Tortuosity is defined as the arc–chord ratio over three consecutive GPS fixes:

\[\begin{split}\\tau = \\frac{\\|\\vec{p}_1 - \\vec{p}_0\\| + \\|\\vec{p}_2 - \\vec{p}_1\\|}{\\|\\vec{p}_2 - \\vec{p}_0\\|}\end{split}\]

A straight trajectory yields τ = 1; higher values indicate more sinuous paths.

Clustering

k-means (Lloyd’s algorithm, squared Euclidean distance) partitions the z-scored feature vectors into k prototypical movements. The GPU implementation uses RAPIDS cuML for scalability.

Model selection evaluates k = 2–50 (24 settings × 200 independent runs = 48 000 fits) using two criteria:

  1. Cluster quality — Calinski–Harabasz index (higher is better).

  2. Cluster stability — contiguous leave-out: a block of 1 − r of the time series is removed (r ∈ {0.50, 0.75, 0.90, 1.00}), the block is slid in 2 % steps, and centroid drift is measured via Hungarian assignment. Low drift = stable solution.

k = 8 was selected as a joint compromise of quality and stability.

Behavioural prototypes

The eight prototypical movements (PM₀–PM₇) fall into three categories:

  • Inactive (PM₀, PM₁, PM₃) — lying / standing, ± rumination / panting. 65.5 % of the time budget.

  • Grazing (PM₆, PM₇) — grazing while walking, and stationary grazing.

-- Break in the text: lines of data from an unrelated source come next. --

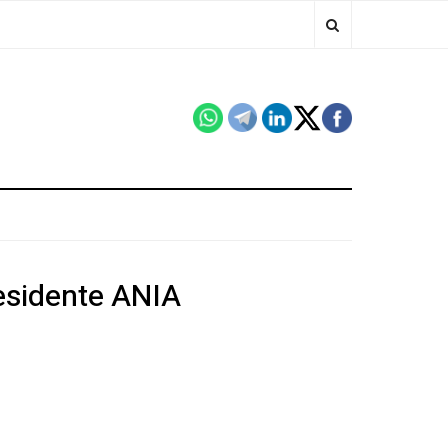
residente ANIA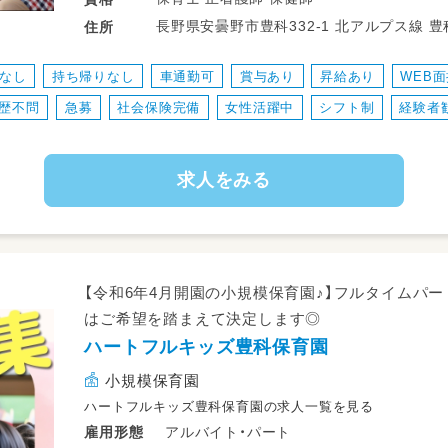
・保護者対応
長野県安曇野市豊科332-1 北アルプス
住所
・行事の準備、実行(行事は少なめ)
・掃除や雑務
なし
持ち帰りなし
車通勤可
賞与あり
昇給あり
WEB
・書類関係(連絡帳はアプリを使用)
歴不問
急募
社会保険完備
女性活躍中
シフト制
経験者
子どもたちが楽しく安全に過ごせるよう
お手伝いをお願いします♪
求人をみる
アットホームな職場なので、職員同士も協
った保育が可能です★
【令和6年4月開園の小規模保育園♪】フルタイムパ
はご希望を踏まえて決定します◎
ハートフルキッズ豊科保育園
小規模保育園
ハートフルキッズ豊科保育園の求人一覧を見る
アルバイト・パート
雇用形態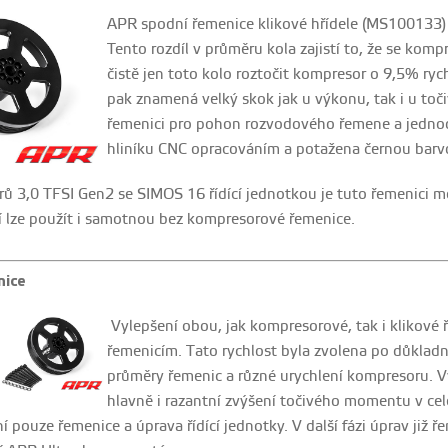
APR spodní řemenice klikové hřídele (MS100133
Tento rozdíl v průměru kola zajistí to, že se kom
čistě jen toto kolo roztočit kompresor o 9,5% rych
pak znamená velký skok jak u výkonu, tak i u to
řemenici pro pohon rozvodového řemene a jednodu
hliníku CNC opracováním a potažena černou barv
 3,0 TFSI Gen2 se SIMOS 16 řídící jednotkou je tuto řemenici mo
jí lze použít i samotnou bez kompresorové řemenice.
nice
Vylepšení obou, jak kompresorové, tak i klikové
řemenicím. Tato rychlost byla zvolena po důklad
průměry řemenic a různé urychlení kompresoru. Vý
hlavně i razantní zvýšení točivého momentu v cel
 pouze řemenice a úprava řídící jednotky. V další fázi úprav již 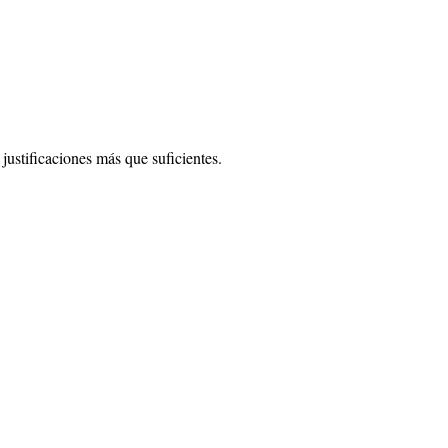
 justificaciones más que suficientes.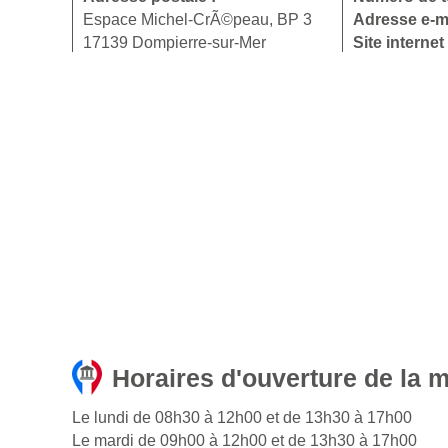
Espace Michel-CrÃ©peau, BP 3
Adresse e-ma
17139 Dompierre-sur-Mer
Site internet
Horaires d'ouverture de la 
Le lundi de 08h30 à 12h00 et de 13h30 à 17h00
Le mardi de 09h00 à 12h00 et de 13h30 à 17h00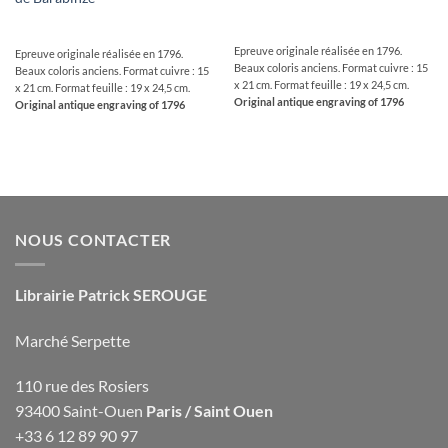
Epreuve originale réalisée en 1796.
Epreuve originale réalisée en 1796.
Beaux coloris anciens. Format cuivre : 15
Beaux coloris anciens. Format cuivre : 15
x 21 cm. Format feuille : 19 x 24,5 cm.
x 21 cm. Format feuille : 19 x 24,5 cm.
Original antique engraving of 1796
Original antique engraving of 1796
NOUS CONTACTER
Librairie Patrick SEROUGE
Marché Serpette
110 rue des Rosiers
93400 Saint-Ouen
Paris / Saint Ouen
+33 6 12 89 90 97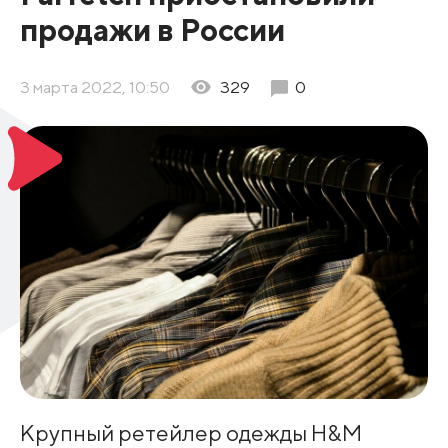
продажи в России
3 марта 2022, 10:50
329
0
Крупный ретейлер одежды Н&M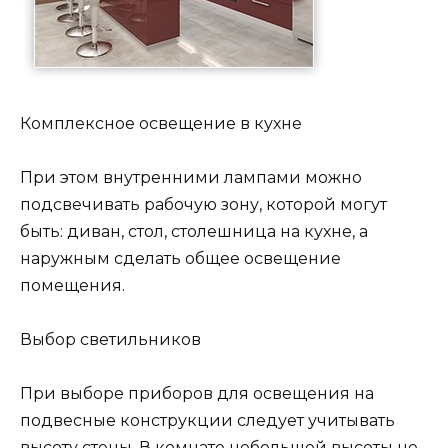
Комплексное освещение в кухне
При этом внутренними лампами можно
подсвечивать рабочую зону, которой могут
быть: диван, стол, столешница на кухне, а
наружным сделать общее освещение
помещения.
Выбор светильников
При выборе приборов для освещения на
подвесные конструкции следует учитывать
высоту стены. В комнате небольшой высоты не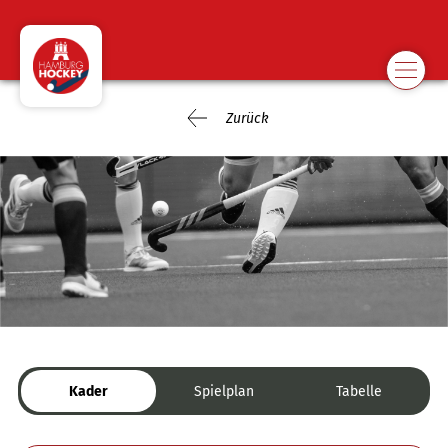
Zurück
Kader
Spielplan
Tabelle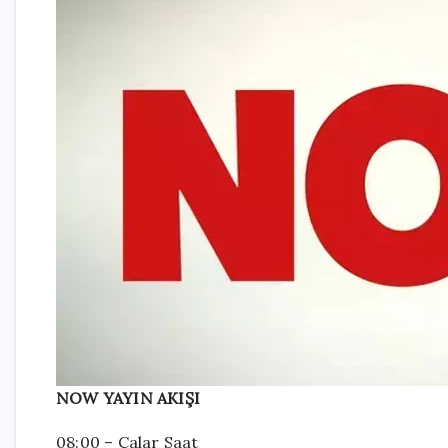
NOW YAYIN AKIŞI
08:00 – Çalar Saat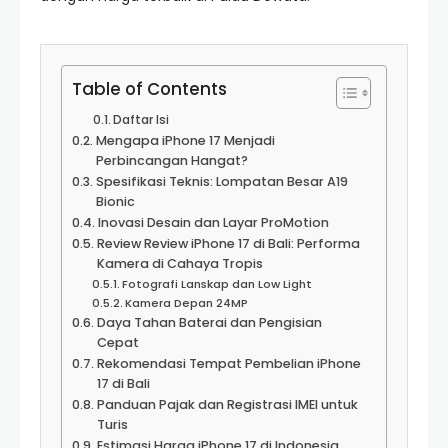
Table of Contents
Daftar Isi
Mengapa iPhone 17 Menjadi
Perbincangan Hangat?
Spesifikasi Teknis: Lompatan Besar A19
Bionic
Inovasi Desain dan Layar ProMotion
Review Review iPhone 17 di Bali: Performa
Kamera di Cahaya Tropis
Fotografi Lanskap dan Low Light
Kamera Depan 24MP
Daya Tahan Baterai dan Pengisian
Cepat
Rekomendasi Tempat Pembelian iPhone
17 di Bali
Panduan Pajak dan Registrasi IMEI untuk
Turis
Estimasi Harga iPhone 17 di Indonesia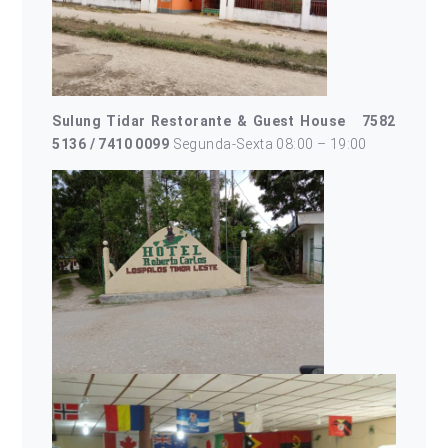
Sulung Tidar Restorante & Guest House
7582
5136 / 7410 0099
Segunda-Sexta 08:00 – 19:00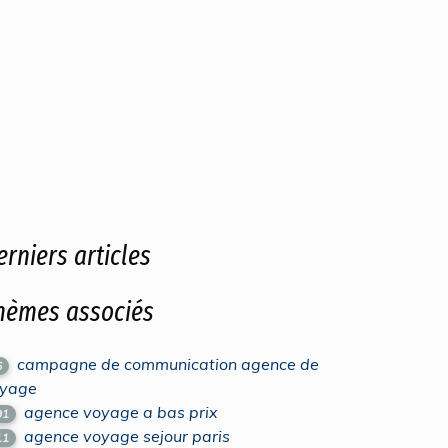
erniers articles
hèmes associés
campagne de communication agence de
6
yage
agence voyage a bas prix
91
agence voyage sejour paris
11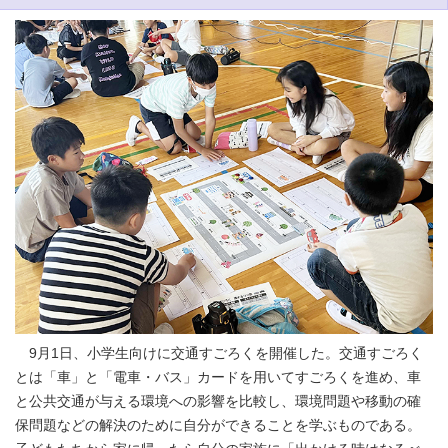
9月1日、小学生向けに交通すごろくを開催した。交通すごろく
とは「車」と「電車・バス」カードを用いてすごろくを進め、車
と公共交通が与える環境への影響を比較し、環境問題や移動の確
保問題などの解決のために自分ができることを学ぶものである。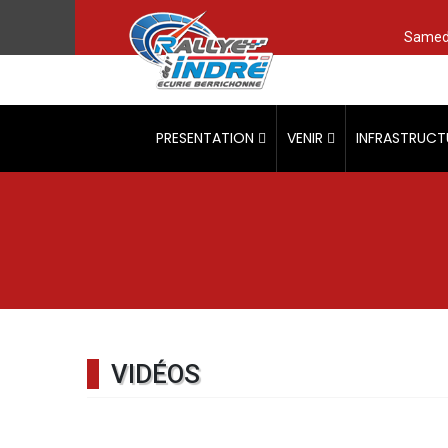
Samedi
PRESENTATION
VENIR
INFRASTRUCT
VIDÉOS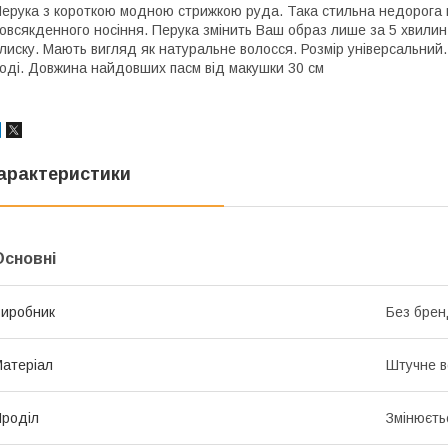
ерука з короткою модною стрижкою руда. Така стильна недорога пе
овсякденного носіння. Перука змінить Ваш образ лише за 5 хвилин.
лиску. Мають вигляд як натуральне волосся. Розмір універсальни
оді. Довжина найдовших пасм від макушки 30 см
арактеристики
Основні
иробник
Без брен
атеріал
Штучне в
роділ
Змінюєть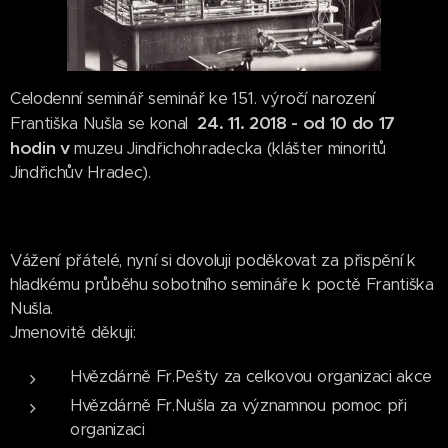
Celodenní seminář seminář ke 151. výročí narození
24. 11. 2018
- od 10 do 17
Františka Nušla se konal
hodin v
muzeu Jindřichohradecka (klášter minoritů
Jindřichův Hradec).
Vážení přátelé, nyní si dovoluji poděkovat za přispění k
hladkému průběhu sobotního semináře k poctě Františka
Nušla.
Jmenovitě děkuji:
Hvězdárně Fr.Pešty za celkovou organizaci akce
Hvězdárně Fr.Nušla za významnou pomoc při
organizaci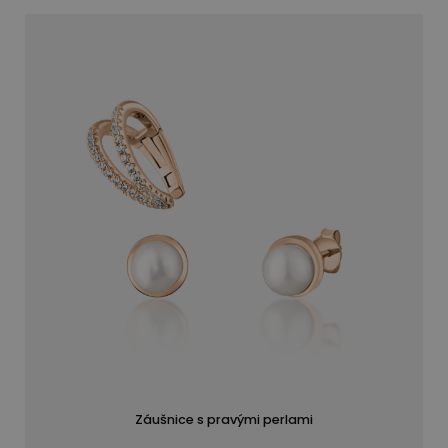
Záušnice s pravými perlami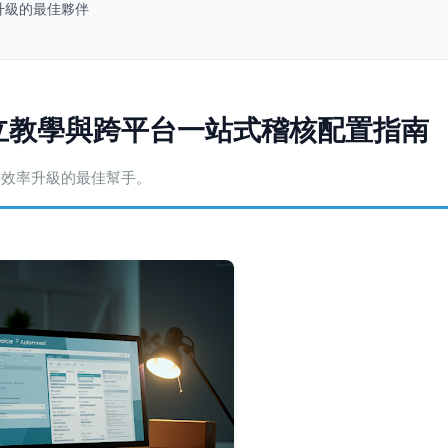
率升級的最佳夥伴
開立教學與跨平台一站式稽核配置指南
與效率升級的最佳幫手。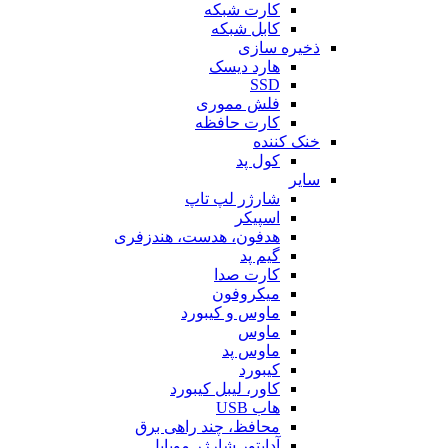
کارت شبکه
کابل شبکه
ذخیره سازی
هارد دیسک
SSD
فلش مموری
کارت حافظه
خنک کننده
کول پد
سایر
شارژر لپ تاپ
اسپیکر
هدفون، هدست، هندزفری
گیم پد
کارت صدا
میکروفون
ماوس و کیبورد
ماوس
ماوس پد
کیبورد
کاور، لیبل کیبورد
هاب USB
محافظ، چند راهی برق
آداپتور شارژر موبایل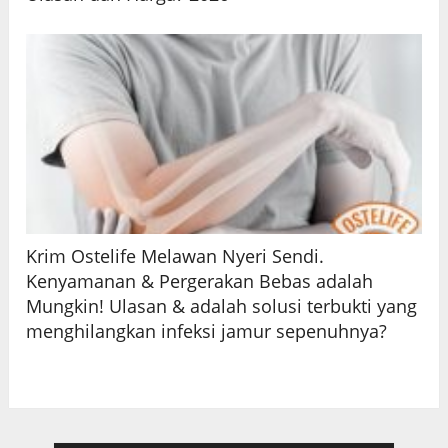
Krim Ostelife Melawan Nyeri Sendi.
Kenyamanan & Pergerakan Bebas adalah
Mungkin! Ulasan & adalah solusi terbukti yang
menghilangkan infeksi jamur sepenuhnya?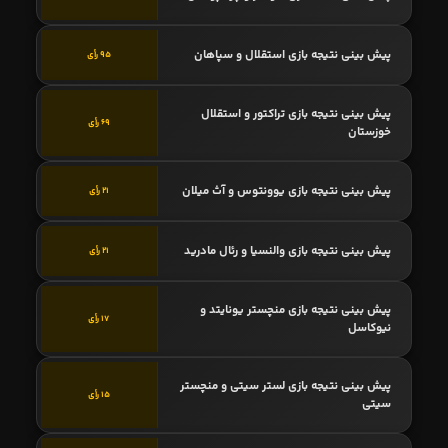
پیش بینی نتیجه بازی استقلال و سپاهان
95 رأی
پیش بینی نتیجه بازی تراکتور و استقلال
69 رأی
خوزستان
پیش بینی نتیجه بازی یوونتوس و آث میلان
21 رأی
پیش بینی نتیجه بازی والنسیا و رئال مادرید
21 رأی
پیش بینی نتیجه بازی منچستر یونایتد و
17 رأی
نیوکاسل
پیش بینی نتیجه بازی لستر سیتی و منچستر
15 رأی
سیتی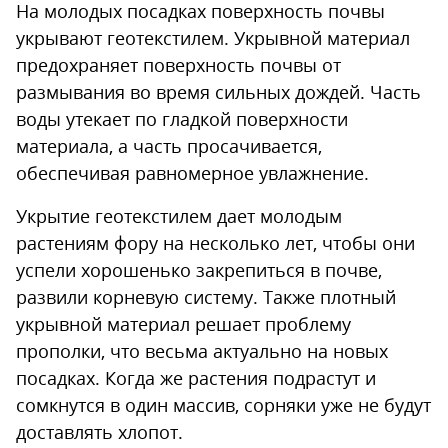
На молодых посадках поверхность почвы
укрывают геотекстилем. Укрывной материал
предохраняет поверхность почвы от
размывания во время сильных дождей. Часть
воды утекает по гладкой поверхности
материала, а часть просачивается,
обеспечивая равномерное увлажнение.
Укрытие геотекстилем дает молодым
растениям фору на несколько лет, чтобы они
успели хорошенько закрепиться в почве,
развили корневую систему. Также плотный
укрывной материал решает проблему
прополки, что весьма актуально на новых
посадках. Когда же растения подрастут и
сомкнутся в один массив, сорняки уже не будут
доставлять хлопот.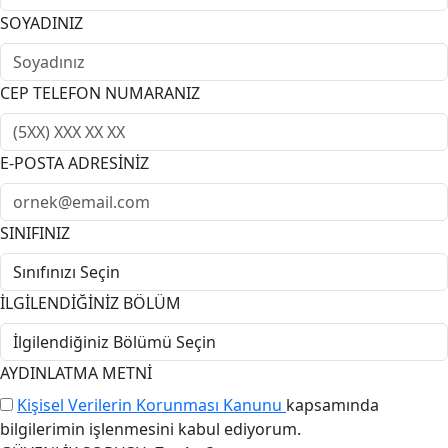
SOYADINIZ
CEP TELEFON NUMARANIZ
E-POSTA ADRESİNİZ
SINIFINIZ
İLGİLENDİĞİNİZ BÖLÜM
AYDINLATMA METNİ
Kişisel Verilerin Korunması Kanunu
kapsamında
bilgilerimin işlenmesini kabul ediyorum.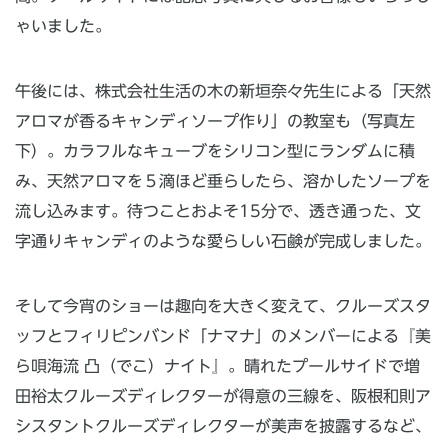
ゃいました。
午後には、株式会社生活の木の新垣奈々先生による「天然
アロマが香るキャンディソープ作り」の教室も（写真左
下）。カラフルなキューブをシリコン型にランダムに積
み、天然アロマを５滴ほど垂らしたら、溶かしたソープを
流し込みます。待つことおよそ15分で、透き通った、文
字通りキャンディのような愛らしい石鹸が完成しました。
そして今宵のショーは趣向を大きく変えて、クルーズスタ
ッフとフィリピンバンド「ナマナ」のメンバーによる『美
ら唄海流 凸（でこ）ナイト』。晴れたプールサイドで増
田裕太クルーズディレクターが得意の三線を、阪根和則ア
シスタントクルーズディレクターが美声を披露するなど、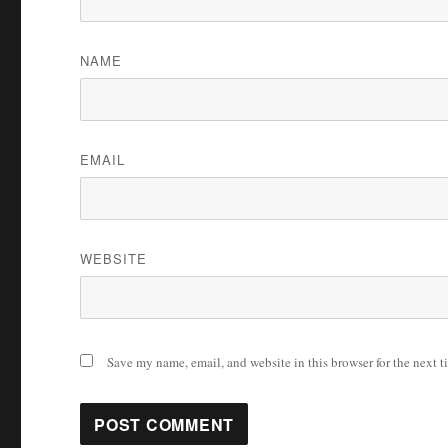
NAME
EMAIL
WEBSITE
Save my name, email, and website in this browser for the next 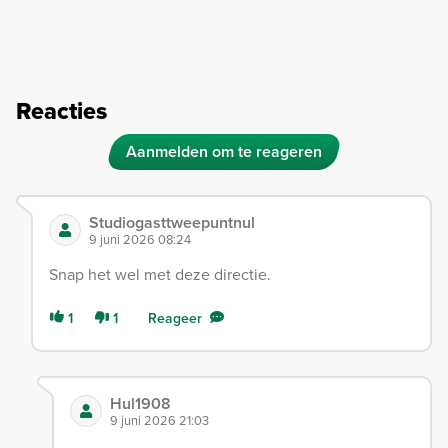
Reacties
Aanmelden om te reageren
Studiogasttweepuntnul
9 juni 2026 08:24
Snap het wel met deze directie.
1
1
Reageer
Hul1908
9 juni 2026 21:03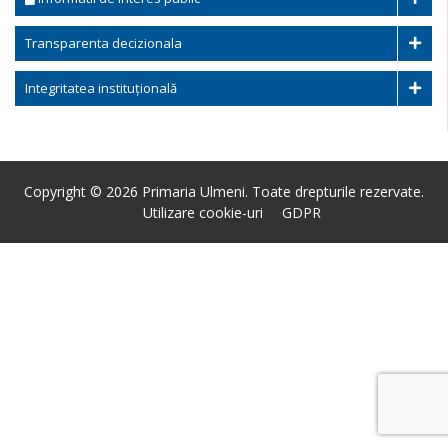
Transparenta decizionala
Integritatea instituțională
Copyright © 2026 Primaria Ulmeni. Toate drepturile rezervate.
Utilizare cookie-uri
GDPR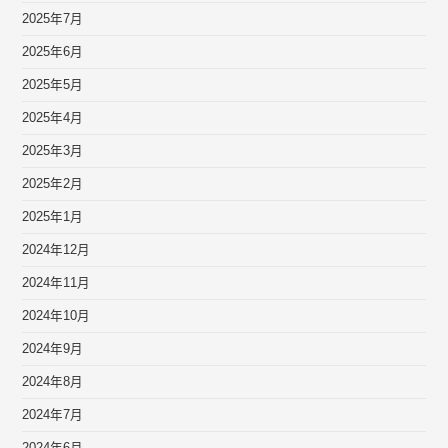
2025年7月
2025年6月
2025年5月
2025年4月
2025年3月
2025年2月
2025年1月
2024年12月
2024年11月
2024年10月
2024年9月
2024年8月
2024年7月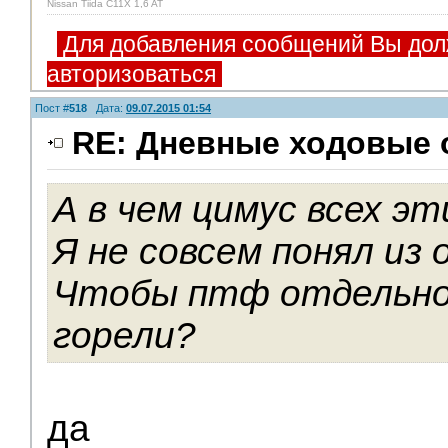
Nissan Tiida C11X 1,6 AT
Для добавления сообщений Вы дол
авторизоваться
Пост #
518
Дата:
09.07.2015 01:54
RE: Дневные ходовые 
А в чем цимус всех э
Я не совсем понял из о
Чтобы птф отдельно
горели?
да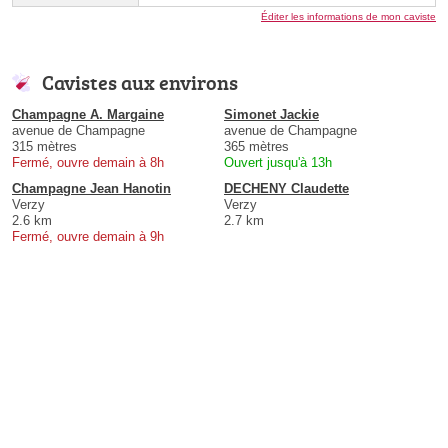
Éditer les informations de mon caviste
Cavistes aux environs
Champagne A. Margaine
Simonet Jackie
avenue de Champagne
avenue de Champagne
315 mètres
365 mètres
Fermé, ouvre demain à 8h
Ouvert jusqu'à 13h
Champagne Jean Hanotin
DECHENY Claudette
Verzy
Verzy
2.6 km
2.7 km
Fermé, ouvre demain à 9h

  • Ear flicks (PM₂, PM₄, PM₅) — rapid ear movements in response to irritants (e.g. flies), each < 1 s.

Hidden Markov Model

The prototype label sequence is modelled as a first-order Markov chain. Super-prototypes are frequent triplets of successive labels exceeding a probability threshold, representing compound behaviours:

  • Grazing cycle: stationary graze → step → stationary graze (the most frequent triplet).

  • Ear-flick bout: PM₂ → PM₅ → PM₄ (a top-five triplet, condensing a flurry of ear movements into a single event).

Circadian analysis

Classified data are aggregated into hourly bins over a 24 h period (second day only, after acclimation). Grazing peaks in morning, midday, and evening; inactive states dominate overnight. Ear flicks show a marked daytime peak, correlating with insect activity.

On-animal deployment

Classification reduces to a nearest-centroid operation. On an Arduino Uno (16 MHz ATmega328P) the C implementation achieves 4.3 × 10⁸ classifications per second — four orders of magnitude faster than the 50 Hz sensor sampling rate. Memory footprint is a few kilobytes.